--- SUPPLIED RECORDS Enclosed Below ---

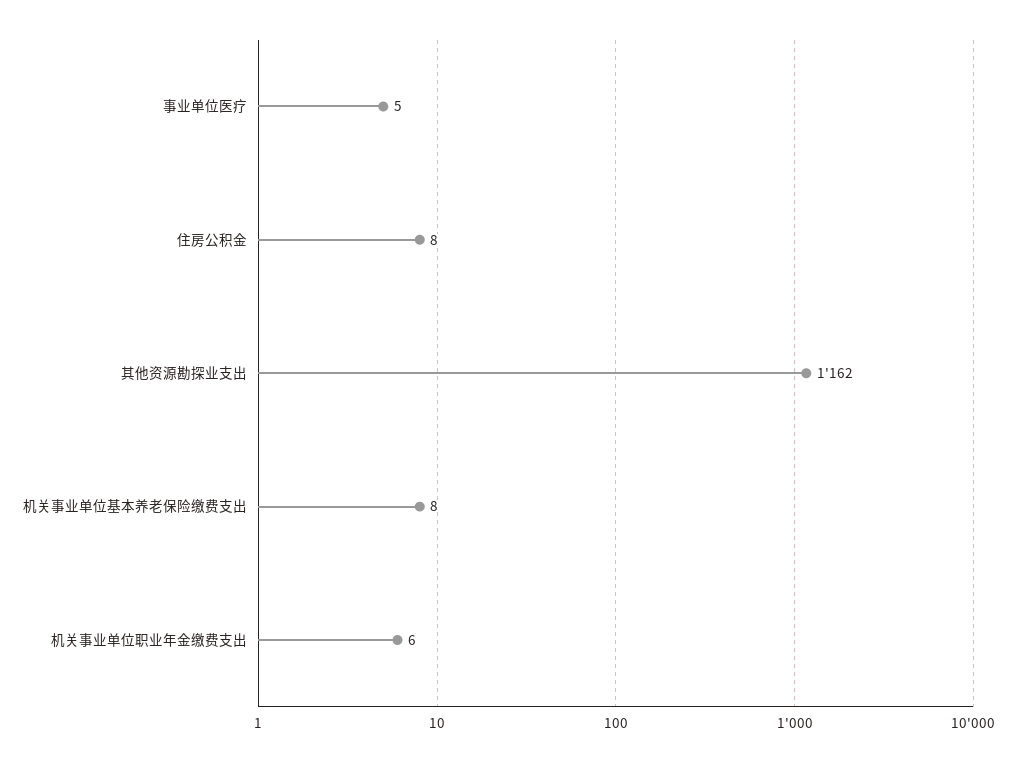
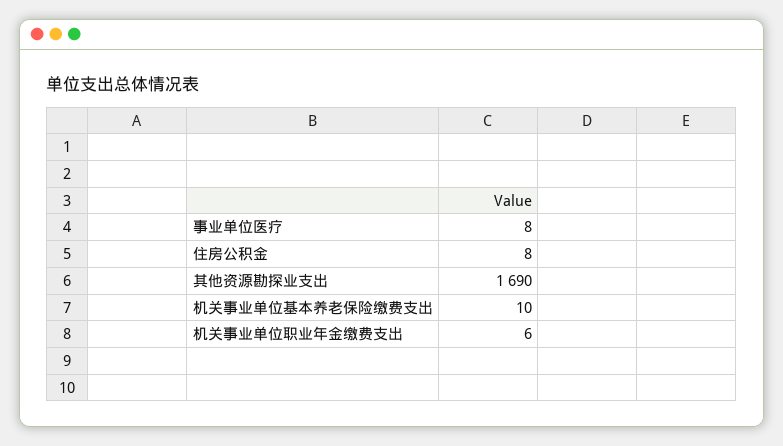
  {
-   "事业单位医疗": 5,
+   "事业单位医疗": 8,
    "住房公积金": 8,
-   "其他资源勘探业支出": 1162,
+   "其他资源勘探业支出": 1690,
-   "机关事业单位基本养老保险缴费支出": 8,
+   "机关事业单位基本养老保险缴费支出": 10,
    "机关事业单位职业年金缴费支出": 6
  }

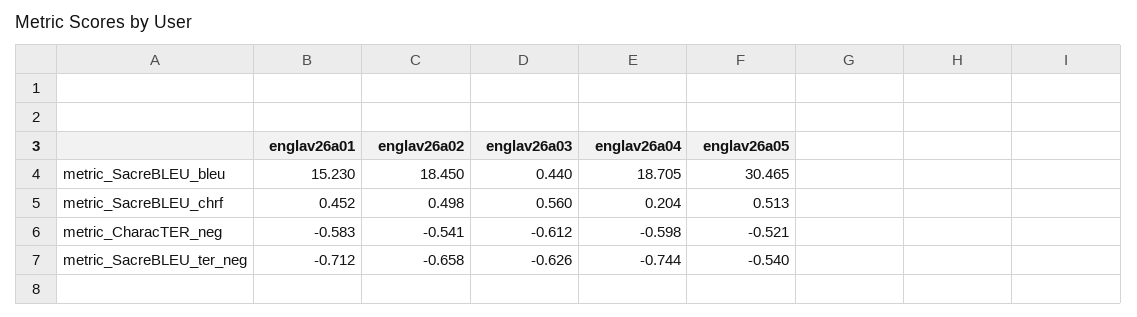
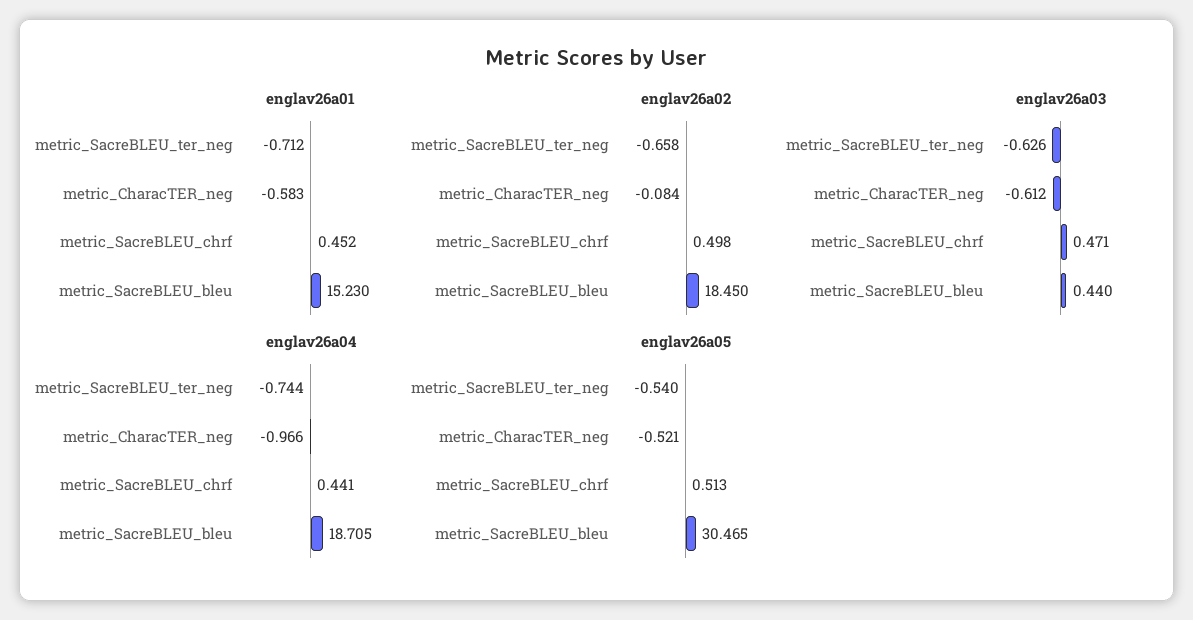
  {
    "englav26a01": {
      "metric_SacreBLEU_bleu": 15.23,
      "metric_SacreBLEU_chrf": 0.452,
      "metric_CharacTER_neg": -0.583,
      "metric_SacreBLEU_ter_neg": -0.712
    },
    "englav26a02": {
      "metric_SacreBLEU_bleu": 18.45,
      "metric_SacreBLEU_chrf": 0.498,
-     "metric_CharacTER_neg": -0.541,
+     "metric_CharacTER_neg": -0.084,
      "metric_SacreBLEU_ter_neg": -0.658
    },
    "englav26a03": {
      "metric_SacreBLEU_bleu": 0.44,
-     "metric_SacreBLEU_chrf": 0.56,
+     "metric_SacreBLEU_chrf": 0.471,
      "metric_CharacTER_neg": -0.612,
      "metric_SacreBLEU_ter_neg": -0.626
    },
    "englav26a04": {
      "metric_SacreBLEU_bleu": 18.705,
-     "metric_SacreBLEU_chrf": 0.204,
+     "metric_SacreBLEU_chrf": 0.441,
-     "metric_CharacTER_neg": -0.598,
+     "metric_CharacTER_neg": -0.966,
      "metric_SacreBLEU_ter_neg": -0.744
    },
    "englav26a05": {
      "metric_SacreBLEU_bleu": 30.465,
      "metric_SacreBLEU_chrf": 0.513,
      "metric_CharacTER_neg": -0.521,
      "metric_SacreBLEU_ter_neg": -0.54
    }
  }

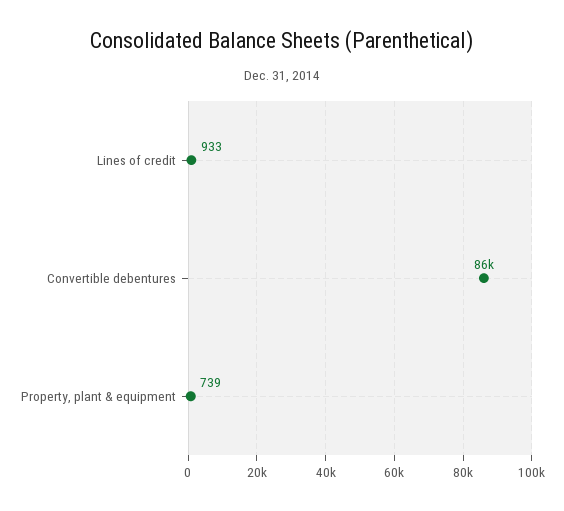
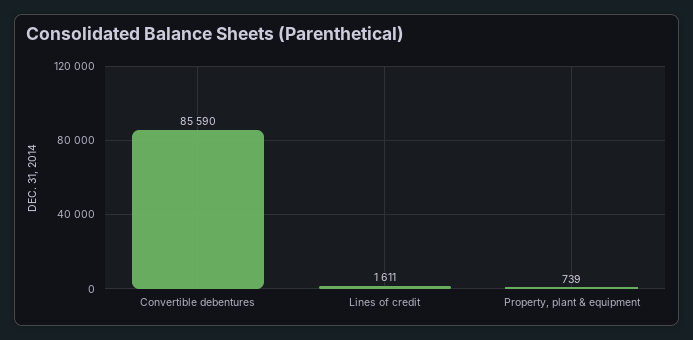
  {
-   "Lines of credit": 933,
+   "Lines of credit": 1611,
    "Convertible debentures": 85590,
    "Property, plant & equipment": 739
  }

--- End of Enclosed SUPPLIED RECORDS ---

PROBLEM DETAILS »
Each line of the data that holds the word "Lines" should be copied.

WRITTEN RESPONSE »
-   "Lines of credit": 933,
+   "Lines of credit": 1611,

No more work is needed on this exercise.